→ Exercise instructions: The lines below starting at the line containing "middle mcp: (276, 271)" and ending at the line containing "pinky tip: (337, 318)" are to be repeated exactly, with both ends kept and nothing else added.

· · · ·

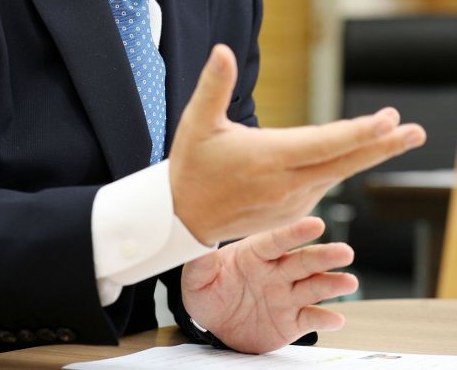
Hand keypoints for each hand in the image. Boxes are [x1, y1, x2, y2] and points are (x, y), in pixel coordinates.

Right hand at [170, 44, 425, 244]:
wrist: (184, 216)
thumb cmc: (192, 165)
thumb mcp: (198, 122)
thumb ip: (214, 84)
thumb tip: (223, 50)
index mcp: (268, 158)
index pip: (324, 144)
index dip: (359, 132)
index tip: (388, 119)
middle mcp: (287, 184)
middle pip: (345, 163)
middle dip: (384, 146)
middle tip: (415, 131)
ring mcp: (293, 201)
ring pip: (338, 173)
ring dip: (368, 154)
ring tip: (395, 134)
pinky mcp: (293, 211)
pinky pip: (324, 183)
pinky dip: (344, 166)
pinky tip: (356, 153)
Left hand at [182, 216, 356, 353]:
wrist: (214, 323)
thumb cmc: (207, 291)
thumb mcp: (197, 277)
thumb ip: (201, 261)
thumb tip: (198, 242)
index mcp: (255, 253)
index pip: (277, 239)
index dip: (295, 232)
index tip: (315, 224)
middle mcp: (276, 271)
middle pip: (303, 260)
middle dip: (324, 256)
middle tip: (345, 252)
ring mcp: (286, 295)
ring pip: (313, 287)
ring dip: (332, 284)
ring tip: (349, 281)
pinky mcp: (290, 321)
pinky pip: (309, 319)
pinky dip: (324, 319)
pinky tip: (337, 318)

· · · ·

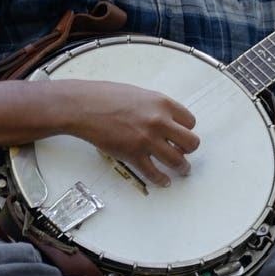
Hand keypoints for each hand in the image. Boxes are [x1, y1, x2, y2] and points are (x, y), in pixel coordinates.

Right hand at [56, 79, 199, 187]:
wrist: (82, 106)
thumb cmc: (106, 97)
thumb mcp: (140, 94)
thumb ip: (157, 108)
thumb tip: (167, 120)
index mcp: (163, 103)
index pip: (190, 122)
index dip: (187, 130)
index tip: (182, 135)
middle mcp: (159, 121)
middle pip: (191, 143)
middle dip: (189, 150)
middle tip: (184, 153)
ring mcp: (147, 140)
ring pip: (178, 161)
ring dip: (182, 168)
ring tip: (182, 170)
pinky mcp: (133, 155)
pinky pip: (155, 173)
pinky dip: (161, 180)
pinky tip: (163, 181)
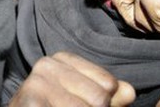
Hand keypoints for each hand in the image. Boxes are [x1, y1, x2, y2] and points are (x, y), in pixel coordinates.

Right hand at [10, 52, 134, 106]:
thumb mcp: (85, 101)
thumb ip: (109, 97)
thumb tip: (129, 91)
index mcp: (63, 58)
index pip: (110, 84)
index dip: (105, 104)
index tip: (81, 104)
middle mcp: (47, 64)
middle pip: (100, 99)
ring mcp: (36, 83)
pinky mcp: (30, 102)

· · · ·

→ Answer:
middle mcp: (276, 271)
middle pip: (303, 260)
middle dip: (324, 256)
middle tip: (345, 252)
ring mcp: (286, 295)
ring pip: (313, 287)
ring dip: (332, 284)
ring tip: (349, 281)
pinky mcp: (290, 321)
pinky pip: (309, 319)
pinky dip: (324, 319)
pinky tip: (337, 318)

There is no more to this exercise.